10. Provide a statement of how your proposed participation would help the City’s economic development goals. Describe your interests and plans to hire local contractors and providers in Westminster, and how your participation would help local job creation. Describe your relationships with local businesses in Westminster as well as your interest and plans to engage them in this project. Describe your relationships with socially and economically disadvantaged small businesses in Westminster as well as your interest and plans to engage them in this project.

11. Provide three (3) references, including contact information, from previous contracts or partnerships.

All interested respondents are asked to submit a letter of intent via email by April 19, 2013 to [email protected], or via hard copy to:

City of Westminster Attn: Robert Miller 56 W. Main St. Westminster, MD 21157

Final RFI submissions must be received by close of business on May 3, 2013.

Please send a hard copy of the RFI response to the address above. Additionally, please email a final copy of the RFI response in PDF format to [email protected] by May 3, 2013.

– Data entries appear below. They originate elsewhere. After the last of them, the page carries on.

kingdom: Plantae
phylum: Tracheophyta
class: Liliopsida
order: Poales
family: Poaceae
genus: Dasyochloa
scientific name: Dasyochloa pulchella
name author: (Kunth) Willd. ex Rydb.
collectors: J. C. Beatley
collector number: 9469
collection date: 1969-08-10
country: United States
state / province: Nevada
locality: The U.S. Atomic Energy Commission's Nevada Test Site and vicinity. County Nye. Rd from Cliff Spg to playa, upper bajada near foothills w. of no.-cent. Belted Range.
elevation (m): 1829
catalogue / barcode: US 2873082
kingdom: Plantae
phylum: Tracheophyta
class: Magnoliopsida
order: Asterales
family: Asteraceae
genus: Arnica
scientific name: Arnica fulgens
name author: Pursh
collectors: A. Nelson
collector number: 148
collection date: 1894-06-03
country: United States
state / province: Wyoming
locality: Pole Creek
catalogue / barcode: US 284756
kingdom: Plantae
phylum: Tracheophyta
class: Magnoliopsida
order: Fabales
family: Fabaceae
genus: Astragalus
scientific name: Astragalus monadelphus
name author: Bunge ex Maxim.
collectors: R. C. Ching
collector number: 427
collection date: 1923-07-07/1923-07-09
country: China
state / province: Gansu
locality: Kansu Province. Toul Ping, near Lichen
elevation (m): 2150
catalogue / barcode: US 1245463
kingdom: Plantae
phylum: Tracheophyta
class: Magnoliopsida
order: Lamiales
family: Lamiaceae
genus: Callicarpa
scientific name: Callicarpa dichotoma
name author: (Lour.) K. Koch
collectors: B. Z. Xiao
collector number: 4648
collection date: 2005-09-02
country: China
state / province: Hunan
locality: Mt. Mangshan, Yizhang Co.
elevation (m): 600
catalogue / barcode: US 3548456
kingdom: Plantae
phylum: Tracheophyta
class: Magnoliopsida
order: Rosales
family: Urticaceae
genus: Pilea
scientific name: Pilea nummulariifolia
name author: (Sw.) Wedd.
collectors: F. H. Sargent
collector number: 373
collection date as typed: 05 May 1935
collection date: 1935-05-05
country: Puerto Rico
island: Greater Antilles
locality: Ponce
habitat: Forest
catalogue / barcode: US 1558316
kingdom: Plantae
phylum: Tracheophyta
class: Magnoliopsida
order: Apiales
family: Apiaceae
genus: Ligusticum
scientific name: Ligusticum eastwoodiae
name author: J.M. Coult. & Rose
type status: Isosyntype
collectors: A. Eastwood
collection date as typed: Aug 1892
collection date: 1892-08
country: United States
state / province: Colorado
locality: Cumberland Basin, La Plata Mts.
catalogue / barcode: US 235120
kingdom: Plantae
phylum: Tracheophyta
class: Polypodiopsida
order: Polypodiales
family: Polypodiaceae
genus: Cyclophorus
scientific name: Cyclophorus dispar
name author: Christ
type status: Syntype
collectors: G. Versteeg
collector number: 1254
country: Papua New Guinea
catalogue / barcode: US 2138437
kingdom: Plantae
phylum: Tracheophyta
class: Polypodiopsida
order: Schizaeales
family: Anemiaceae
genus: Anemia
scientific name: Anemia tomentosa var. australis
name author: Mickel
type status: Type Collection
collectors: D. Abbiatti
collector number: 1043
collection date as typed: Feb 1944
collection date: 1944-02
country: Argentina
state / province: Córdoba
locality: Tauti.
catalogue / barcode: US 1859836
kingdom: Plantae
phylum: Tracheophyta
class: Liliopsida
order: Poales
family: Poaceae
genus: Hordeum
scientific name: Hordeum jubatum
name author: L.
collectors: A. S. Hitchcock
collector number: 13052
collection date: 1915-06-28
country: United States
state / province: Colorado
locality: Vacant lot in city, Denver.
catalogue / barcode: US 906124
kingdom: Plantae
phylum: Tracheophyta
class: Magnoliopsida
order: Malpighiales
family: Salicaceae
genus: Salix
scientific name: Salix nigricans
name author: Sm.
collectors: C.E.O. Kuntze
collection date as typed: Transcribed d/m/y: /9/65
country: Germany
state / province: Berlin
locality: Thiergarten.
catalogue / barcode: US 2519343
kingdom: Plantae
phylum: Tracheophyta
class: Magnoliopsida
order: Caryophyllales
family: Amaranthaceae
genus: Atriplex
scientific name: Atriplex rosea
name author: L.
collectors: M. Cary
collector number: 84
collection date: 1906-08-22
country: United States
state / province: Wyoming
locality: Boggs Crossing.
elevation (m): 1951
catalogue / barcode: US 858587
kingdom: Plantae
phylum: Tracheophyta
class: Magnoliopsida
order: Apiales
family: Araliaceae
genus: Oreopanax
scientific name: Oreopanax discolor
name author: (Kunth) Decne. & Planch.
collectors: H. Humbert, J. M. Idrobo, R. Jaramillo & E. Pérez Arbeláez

Please identify any proprietary and/or confidential information as such.

Questions related to this RFI should be emailed to [email protected] no later than 4:00 PM on April 26, 2013.

The following is the schedule for responding to this RFI. The schedule is subject to change:

April 12, 2013 – RFI Released April 19, 2013 – Deadline for Submitting Letter of Intent to Respond to RFI April 26, 2013 – Deadline for Submitting Questions FINAL DEADLINE – May 3, 2013 – RFI Responses Due

The City of Westminster thanks you in advance for your thoughtful response.